A Window into Life in the Suburbs


"Consider how the lilies grow. They do not labor or spin. Yet I tell you, not even Solomon in all his splendor was dressed like one of these." Luke 12:27 (NIV)

Friday, February 25, 2011

Waiter! There's a Fly in My Soup

Devouring bugs as a matter of course isn't anything new but I'm not drooling over the prospect despite my ancestry. 9 year old had a taste for cobwebby cockroaches as a toddler but I chalk that up to curiosity.
According to this creepy article from the Wall Street Journal, an insect-based protein diet may become the meat of choice in the not too distant future.Nope, I'm not kidding. It seems some upmarket restaurants are already serving bugs for breakfast.

At the London restaurant Archipelago, diners can order the $11 Baby Bee Brulee: a creamy custard topped with a crunchy little bee. In New York, the Mexican restaurant Toloache offers $11 chapulines tacos: two tacos stuffed with Oaxacan-style dried grasshoppers.

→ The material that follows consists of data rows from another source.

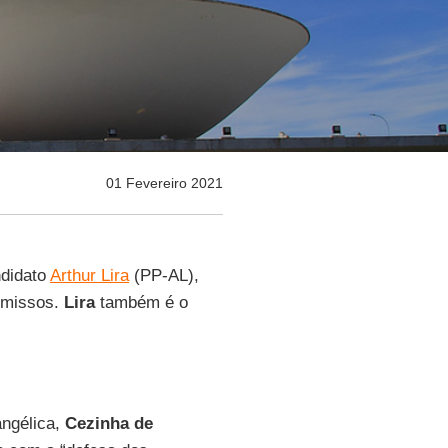
01 Fevereiro 2021
ndidato
Arthur Lira
(PP-AL),
omissos.
Lira
também é o
angélica,
Cezinha de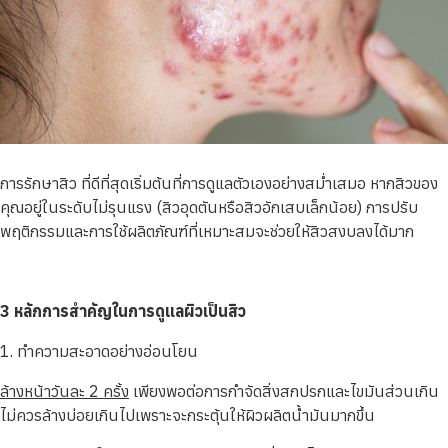
การรักษาสิว ที่ดีที่สุดเริ่มต้นที่การดูแลตัวเองอย่างสม่ำเสมอ หากสิวของ
คุณอยู่ในระดับไม่รุนแรง (สิวอุดตันหรือสิวอักเสบเล็กน้อย) การปรับ
พฤติกรรมและการใช้ผลิตภัณฑ์ที่เหมาะสมจะช่วยให้สิวสงบลงได้มาก
3 หลักการสำคัญในการดูแลผิวเป็นสิว
1. ทำความสะอาดอย่างอ่อนโยน
ล้างหน้าวันละ 2 ครั้ง
เพียงพอต่อการกำจัดสิ่งสกปรกและไขมันส่วนเกิน
ไม่ควรล้างบ่อยเกินไปเพราะจะกระตุ้นให้ผิวผลิตน้ำมันมากขึ้น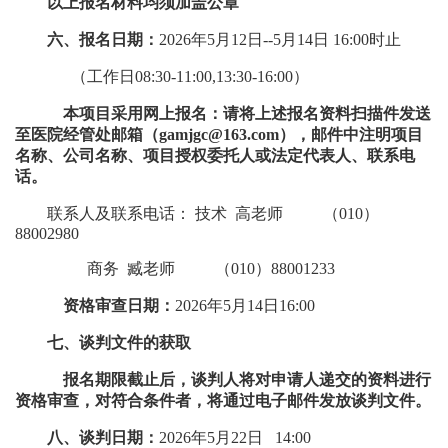
以上报名材料均须加盖公章
六、
报名日期：
202
6
年
5
月
12
日
--
5
月
14
日
16
:00时止
（工作日
08:30-11:00,13:30-16:00）
本项目采用网上报名：请将上述报名资料扫描件发送
至医院经管处邮箱（
gamjgc
@
163
.com
），邮件中注明项目
名称、公司名称、项目授权委托人或法定代表人、联系电
话。
联系人及联系电话：
技术
高
老师
（
010）
8800
2980
商务
臧老师
（
010）88001233
资格审查日期：
202
6
年
5
月
14日
16:00
七、谈判文件的获取
报名期限截止后，谈判人将对申请人递交的资料进行
资格审查，对符合条件者，将通过电子邮件发放谈判文件。
八、
谈判日期：
202
6
年
5
月
22日
14
:00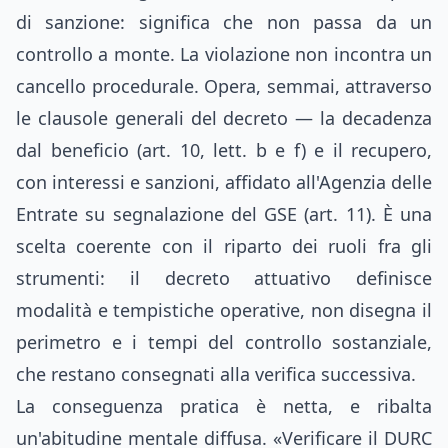
di sanzione: significa che non passa da un
controllo a monte. La violazione non incontra un
cancello procedurale. Opera, semmai, attraverso
le clausole generali del decreto — la decadenza
dal beneficio (art. 10, lett. b e f) e il recupero,
con interessi e sanzioni, affidato all'Agenzia delle
Entrate su segnalazione del GSE (art. 11). È una
scelta coerente con il riparto dei ruoli fra gli
strumenti: il decreto attuativo definisce
modalità e tempistiche operative, non disegna il
perimetro e i tempi del controllo sostanziale,
che restano consegnati alla verifica successiva.
La conseguenza pratica è netta, e ribalta
un'abitudine mentale diffusa. «Verificare il DURC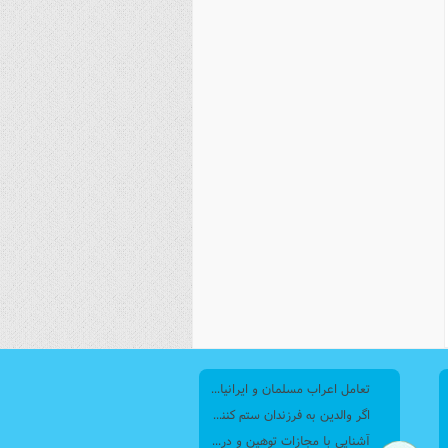
نصیریه (شیعی)
سایر فرق شیعی
تعامل اعراب مسلمان و ایرانیان (6) نقش امام حسن(ع) و امام حسین(ع) در فتح ایران
اگر والدین به فرزندان ستم کنند فرزندان چطور برخورد کنند، بطوری که هم موجب ناراحتی آنها نشود و هم بتوانند آنها را امر به معروف و نهی از منکر کنند، و اگر نصیحت تأثیر نداشت چطور باید با آنها برخورد کرد؟
آشنایی با مجازات توهین و درگیری با مأموران پلیس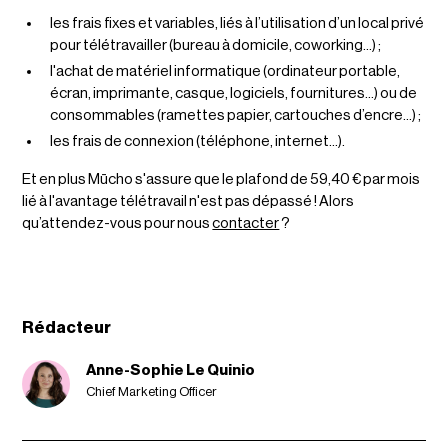
les frais fixes et variables, liés à l’utilisation d’un local privé
pour télétravailler (bureau à domicile, coworking…) ;
l'achat de matériel informatique (ordinateur portable,
écran, imprimante, casque, logiciels, fournitures…) ou de
consommables (ramettes papier, cartouches d’encre…) ;
les frais de connexion (téléphone, internet…).
Et en plus Mūcho s'assure que le plafond de 59,40 € par mois
lié à l'avantage télétravail n'est pas dépassé ! Alors
qu’attendez-vous pour nous
contacter
?
Rédacteur
Anne-Sophie Le Quinio
Chief Marketing Officer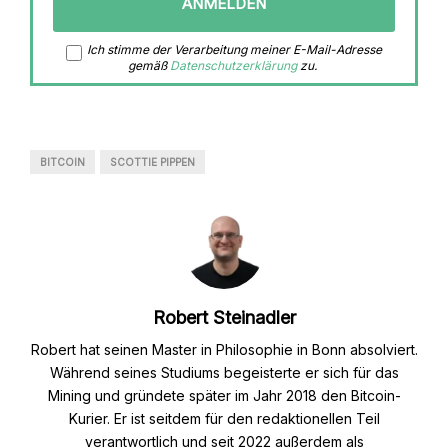
Ich stimme der Verarbeitung meiner E-Mail-Adresse
gemäß
Datenschutzerklärung
zu.
BITCOIN
SCOTTIE PIPPEN
Robert Steinadler
Robert hat seinen Master in Philosophie in Bonn absolviert.
Während seines Studiums begeisterte er sich für das
Mining und gründete später im Jahr 2018 den Bitcoin-
Kurier. Er ist seitdem für den redaktionellen Teil
verantwortlich und seit 2022 außerdem als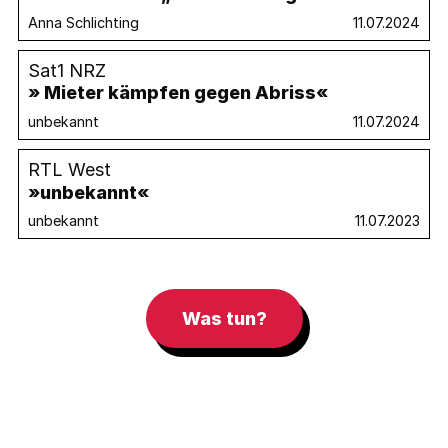
Anna Schlichting
11.07.2024
Sat1 NRZ
» Mieter kämpfen gegen Abriss«
unbekannt
11.07.2024
RTL West
»unbekannt«
unbekannt
11.07.2023
Was tun?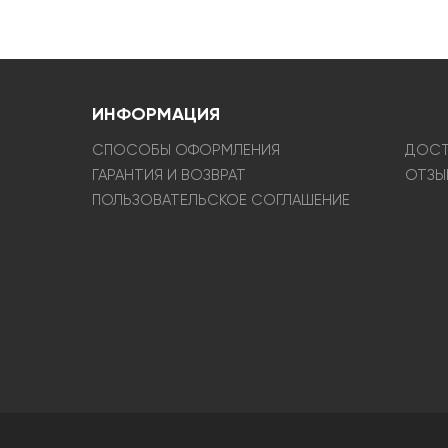
ИНФОРМАЦИЯ
СПОСОБЫ ОФОРМЛЕНИЯ
ДОСТ
ГАРАНТИЯ И ВОЗВРАТ
ОТЗЫ
ПОЛЬЗОВАТЕЛЬСКОЕ СОГЛАШЕНИЕ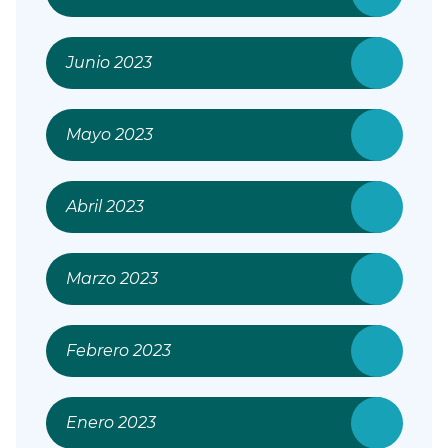
Junio 2023
Mayo 2023
Abril 2023
Marzo 2023
Febrero 2023
Enero 2023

Could beetles, dragonfly larvae and water bug caviar be the meat of the future? As the global population booms and demand strains the world's supply of meat, there's a growing need for alternate animal proteins. Insects are high in protein, B vitamins and minerals like iron and zinc, and they're low in fat. Insects are easier to raise than livestock, and they produce less waste. Insects are abundant. Of all the known animal species, 80% walk on six legs; over 1,000 edible species have been identified. And the taste? It's often described as "nutty."

I'm not so nutty nor desperate yet to include bugs as a permanent part of my diet. But if our government continues taxing us to the hilt, deep fried cockroach dipped in sweet chilli sauce could become very tempting indeed.